### DOCUMENT SEGMENT
CONFESSIONS OF A DAILY DRAWING ADDICT
(An extended illustrated version of this piece was published in New Directions: BCATA Journal for Art Teachers, Vol. 53, No. 2, 2011, British Columbia Art Teachers’ Association, pp. 4-11).
Why draw every day?
Why would anyone want to draw every day? That is one of those unanswerable questions – or rather a question with many possible responses. It is probably best framed as “why do I draw every day?” and “why do I encourage my students to draw every day?” The response to the first is the classic, cocky “because I can”! It is a challenge I made to myself and a commitment I am so far into, it would be a shame to break. I have been drawing every day since January 1st, 1988. In effect, making a drawing every day in a particular kind of sketchbook and dating the drawing, is a conceptual art piece, maybe even performance art, albeit a private performance. While each drawing is done with intent, it is the accumulation of sketchbooks filled with drawings, rather than any individual drawing, that constitutes the work of art – hence the decision in 2008 by the Art Gallery of Alberta Assistant Curator to exhibit the then 67 books as a stacked tower. On the wall beside the tower were reproductions of selected pages as a kind of vertical time line or core sample, a concession to the fact that the books did indeed contain drawings. While some gallery goers expressed frustration at not being able to browse through the books, the curator nailed the concept – it was essentially about the process of drawing every day with the filled books being the evidence. So I draw every day because it is a major part of my art practice.
######
### GIVEN INFORMATION
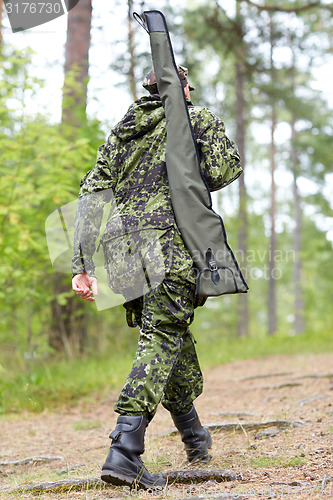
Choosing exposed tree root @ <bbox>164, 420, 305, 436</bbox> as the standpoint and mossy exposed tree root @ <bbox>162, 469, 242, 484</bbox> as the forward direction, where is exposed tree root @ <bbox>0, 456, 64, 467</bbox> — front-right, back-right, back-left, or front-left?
front-right

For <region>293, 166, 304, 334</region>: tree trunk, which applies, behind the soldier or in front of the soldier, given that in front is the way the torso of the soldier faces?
in front

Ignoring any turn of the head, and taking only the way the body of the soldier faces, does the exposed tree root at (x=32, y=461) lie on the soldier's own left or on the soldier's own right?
on the soldier's own left

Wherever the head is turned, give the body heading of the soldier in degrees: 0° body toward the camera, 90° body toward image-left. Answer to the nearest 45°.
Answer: approximately 225°

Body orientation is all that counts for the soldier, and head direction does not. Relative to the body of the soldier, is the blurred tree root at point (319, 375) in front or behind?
in front

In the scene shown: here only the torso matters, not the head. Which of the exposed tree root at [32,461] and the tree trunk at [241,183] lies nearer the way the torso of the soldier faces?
the tree trunk

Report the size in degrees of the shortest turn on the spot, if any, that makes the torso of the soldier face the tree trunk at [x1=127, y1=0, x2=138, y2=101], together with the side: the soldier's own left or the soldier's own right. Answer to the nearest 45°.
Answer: approximately 45° to the soldier's own left
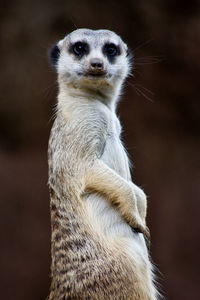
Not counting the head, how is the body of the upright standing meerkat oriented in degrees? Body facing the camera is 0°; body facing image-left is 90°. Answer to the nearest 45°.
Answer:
######
TASK TO CARRY OUT
Return the passage of the daily drawing essay between "CONFESSIONS OF A" and "Association, pp. 4-11).", inclusive, copying it word for word. The listing has no connection to the essay on daily drawing.

RESPONSE FOR THIS EXERCISE
CONFESSIONS OF A DAILY DRAWING ADDICT
(An extended illustrated version of this piece was published in New Directions: BCATA Journal for Art Teachers, Vol. 53, No. 2, 2011, British Columbia Art Teachers’ Association, pp. 4-11).